9:36… Christmas Eve…

It’s 9:36 in the morning. Christmas Eve morning. I have been awake, at the computer, since 6:30.

I should have been writing hours ago.

But, being Christmas Eve, I decided to go online, go onto Messenger, and wish people a Happy Holidays. Well, I got a response back.

Ms. B___ is a single mother of 6. She is working her way through Nursing School. And she is a miracle on legs.

Not only does she find the time to work, go to school, raise children & spend time with me on the computer early in the morning before going to work, she spent most of our conversation sharing the struggles & conflictions she has had with a man in her life having issues with Anger & Addiction.

Her friend, Mr.
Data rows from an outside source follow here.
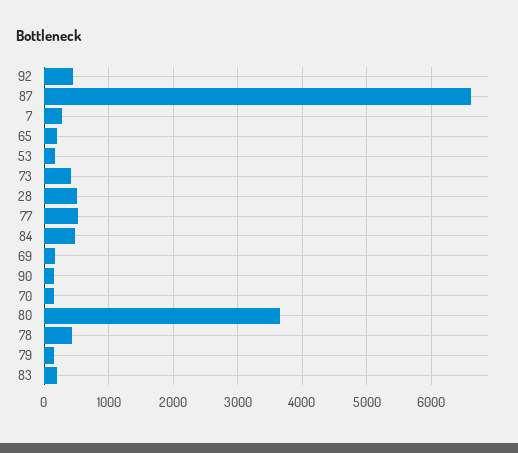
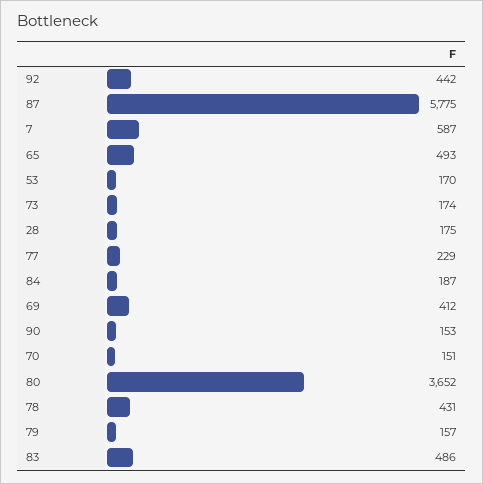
87: 6600 -> 5775
7: 300 -> 587
65: 200 -> 493
73: 400 -> 174
28: 500 -> 175
77: 500 -> 229
84: 500 -> 187
69: 200 -> 412
83: 200 -> 486

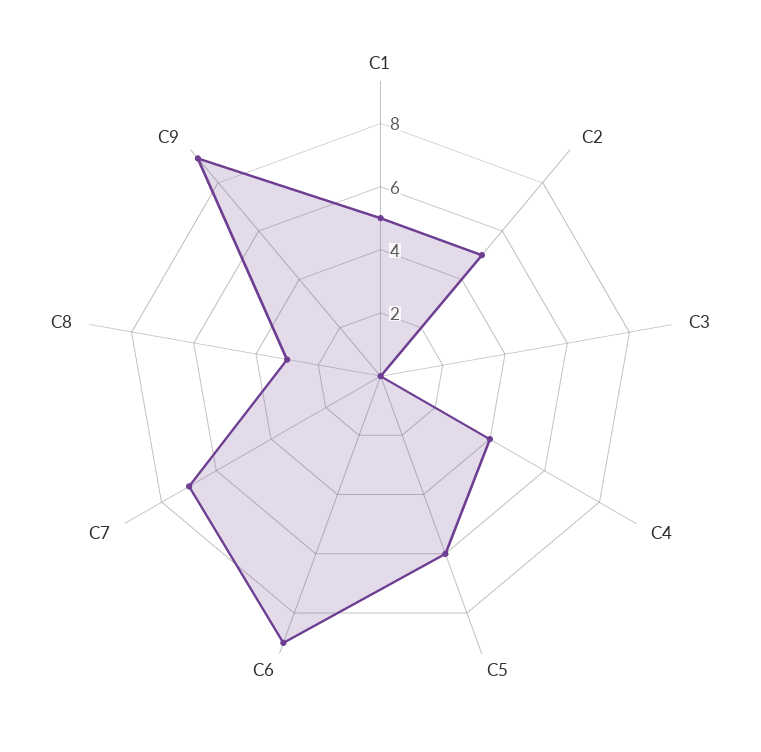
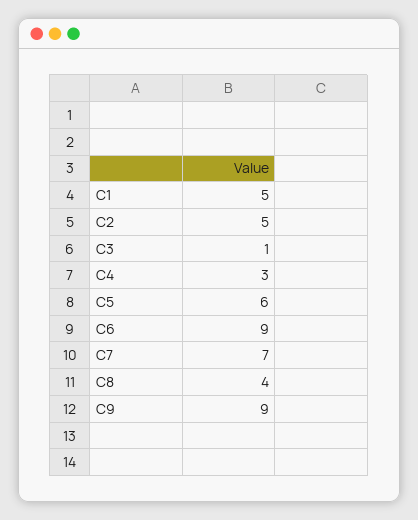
C3: 0 -> 1
C4: 4 -> 3
C8: 3 -> 4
J___ has been in her life for a couple of years. Finally, thank God, she got herself out of that situation.

Or, I have asked myself, has she really?

You know what I mean.

There are still feelings there, no doubt.
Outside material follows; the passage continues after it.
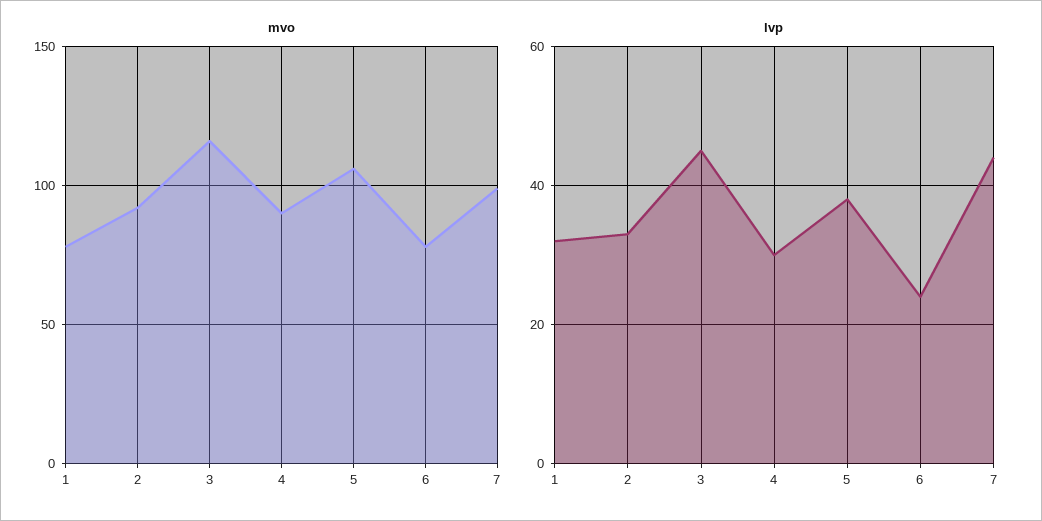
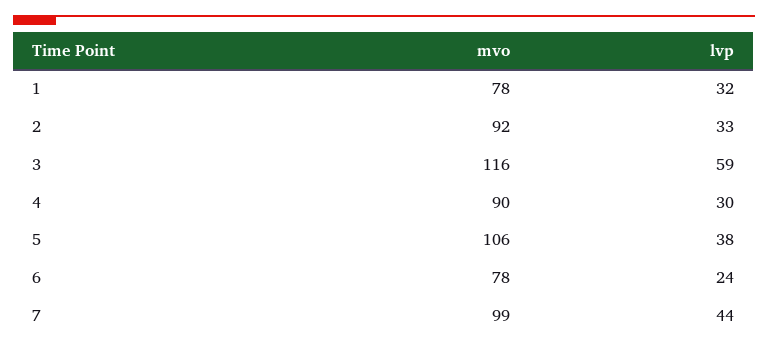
lvp, 3: 45 -> 59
And for anyone that has ever loved an addict, there will always be feelings. Loved ones may see the potential ofa person under the influence.

I typed-up what I thought would help her.

But what do I know?

I’m just as screwed up, if not more, than the rest of them. – Hell, I am one of them!
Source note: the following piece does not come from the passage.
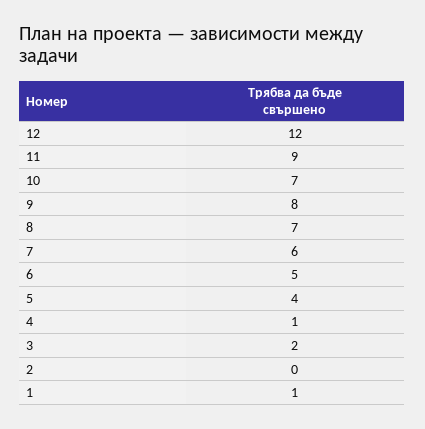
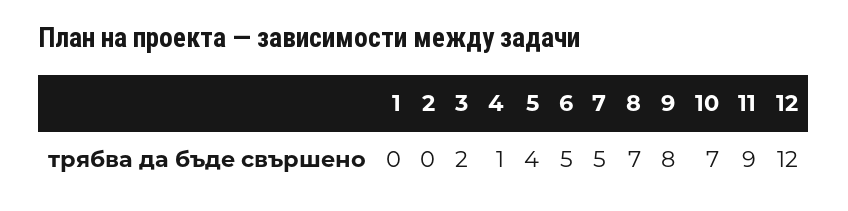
7: 6 -> 5
1: 1 -> 0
What was odd to me was the Role switcharoo… It was that moment – this Christmas Eve, 2021 – I was the one helping. As little as my role may have been, I was helping. By listening, by being available at that early hour, I was helping… I hope.

And I hope to help more.

LATER ON:

I was operating a CASE Loader, pushing limbs & stumps & debris into a large bonfire. I thought about my father. How many Christmas Eves did he spend running a machine? Probably a handful…

As I was moving the debris into the flames, driving through the smoky North Carolina air, I thought about the difference between tough & strong.

I am not a strong person.

A strong person has the endurance, the patience & the will to keep it together when it comes to things like jobs… like mortgages… like the hardships of everyday life I find mysterious.

Tough is being stabbed, having broken bones, walking miles & miles to nowhere in particular. Just as long as it is somewhere other than THERE.

Here being a fantasy. Here being a place you want to avoid.

Tough & Strong.

Two totally different things.

Maybe one day I can be both.

Hopefully, one day, all of us can be.